● **Aim of the task**: For the data below, please report each line where the word "achieved" is found.

[Dataset entries]
================================

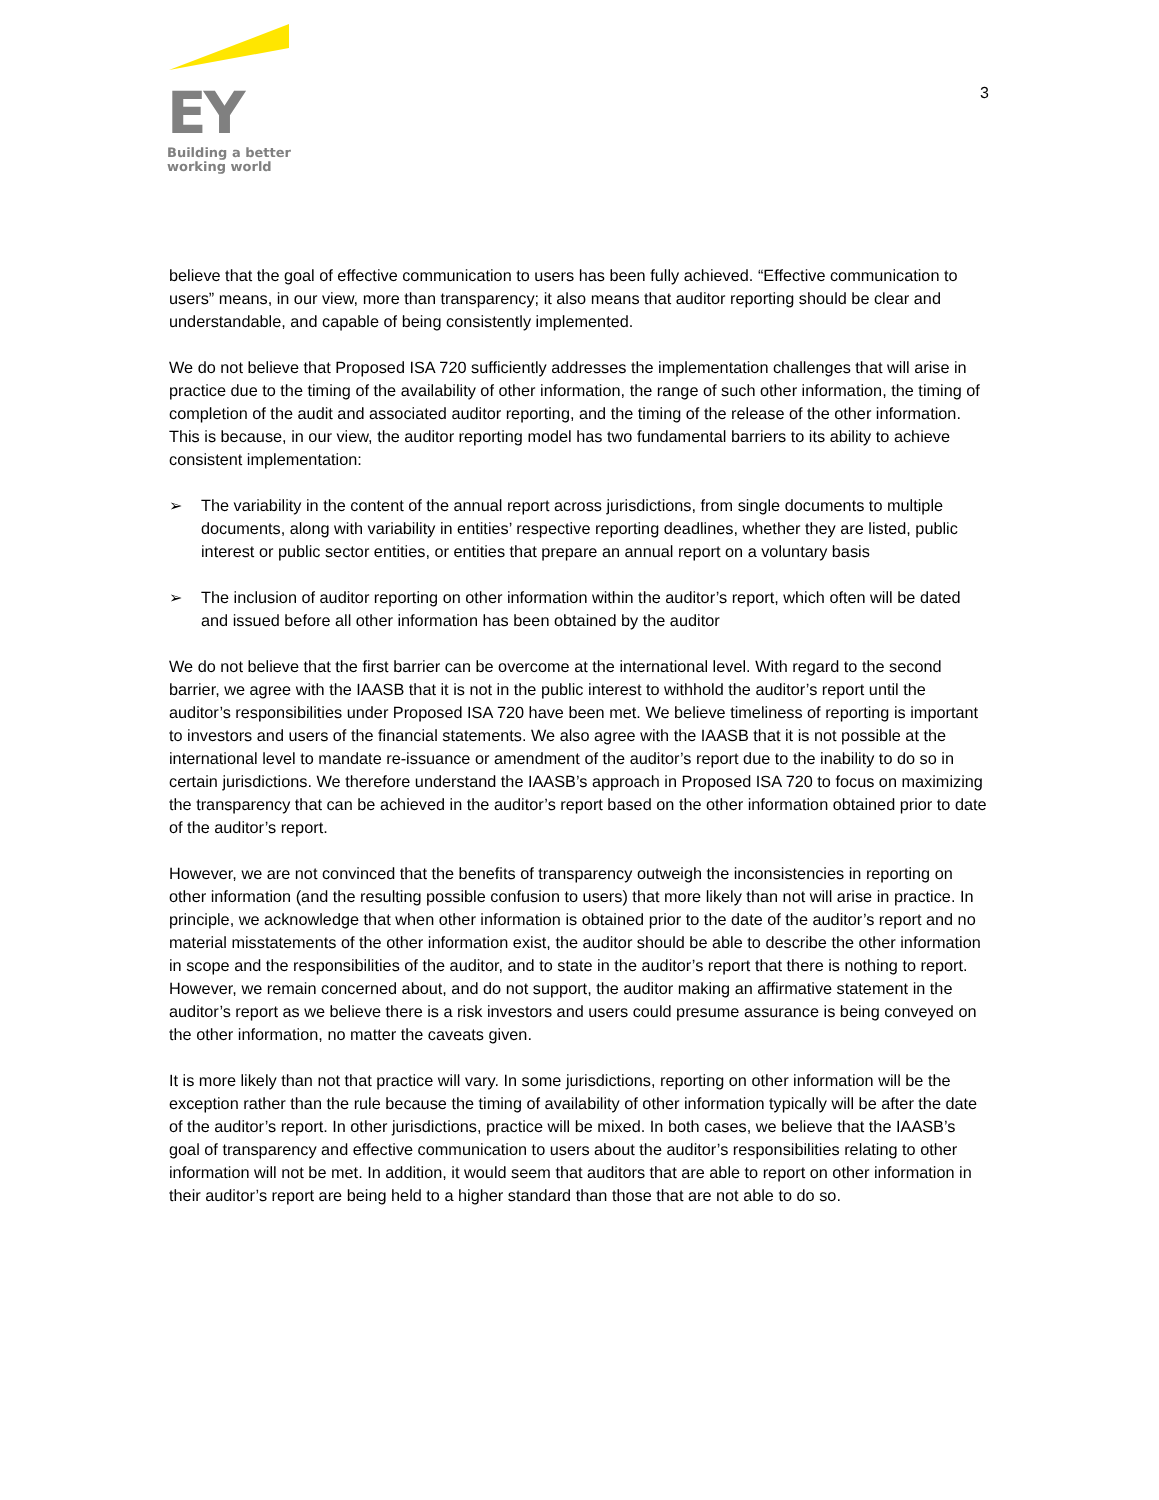EY
Building a better
working world
3
believe that the goal of effective communication to users has been fully achieved. “Effective communication to users” means, in our view, more than transparency; it also means that auditor reporting should be clear and understandable, and capable of being consistently implemented.
We do not believe that Proposed ISA 720 sufficiently addresses the implementation challenges that will arise in practice due to the timing of the availability of other information, the range of such other information, the timing of completion of the audit and associated auditor reporting, and the timing of the release of the other information. This is because, in our view, the auditor reporting model has two fundamental barriers to its ability to achieve consistent implementation:
➢ The variability in the content of the annual report across jurisdictions, from single documents to multiple documents, along with variability in entities’ respective reporting deadlines, whether they are listed, public interest or public sector entities, or entities that prepare an annual report on a voluntary basis
➢ The inclusion of auditor reporting on other information within the auditor’s report, which often will be dated and issued before all other information has been obtained by the auditor
We do not believe that the first barrier can be overcome at the international level. With regard to the second barrier, we agree with the IAASB that it is not in the public interest to withhold the auditor’s report until the auditor’s responsibilities under Proposed ISA 720 have been met. We believe timeliness of reporting is important to investors and users of the financial statements. We also agree with the IAASB that it is not possible at the international level to mandate re-issuance or amendment of the auditor’s report due to the inability to do so in certain jurisdictions. We therefore understand the IAASB’s approach in Proposed ISA 720 to focus on maximizing the transparency that can be achieved in the auditor’s report based on the other information obtained prior to date of the auditor’s report.
However, we are not convinced that the benefits of transparency outweigh the inconsistencies in reporting on other information (and the resulting possible confusion to users) that more likely than not will arise in practice. In principle, we acknowledge that when other information is obtained prior to the date of the auditor’s report and no material misstatements of the other information exist, the auditor should be able to describe the other information in scope and the responsibilities of the auditor, and to state in the auditor’s report that there is nothing to report. However, we remain concerned about, and do not support, the auditor making an affirmative statement in the auditor’s report as we believe there is a risk investors and users could presume assurance is being conveyed on the other information, no matter the caveats given.
It is more likely than not that practice will vary. In some jurisdictions, reporting on other information will be the exception rather than the rule because the timing of availability of other information typically will be after the date of the auditor’s report. In other jurisdictions, practice will be mixed. In both cases, we believe that the IAASB’s goal of transparency and effective communication to users about the auditor’s responsibilities relating to other information will not be met. In addition, it would seem that auditors that are able to report on other information in their auditor’s report are being held to a higher standard than those that are not able to do so.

================================

● **Exercise result**:
believe that the goal of effective communication to users has been fully achieved. “Effective communication to users” means, in our view, more than transparency; it also means that auditor reporting should be clear and understandable, and capable of being consistently implemented.
We do not believe that the first barrier can be overcome at the international level. With regard to the second barrier, we agree with the IAASB that it is not in the public interest to withhold the auditor’s report until the auditor’s responsibilities under Proposed ISA 720 have been met. We believe timeliness of reporting is important to investors and users of the financial statements. We also agree with the IAASB that it is not possible at the international level to mandate re-issuance or amendment of the auditor’s report due to the inability to do so in certain jurisdictions. We therefore understand the IAASB’s approach in Proposed ISA 720 to focus on maximizing the transparency that can be achieved in the auditor’s report based on the other information obtained prior to date of the auditor’s report.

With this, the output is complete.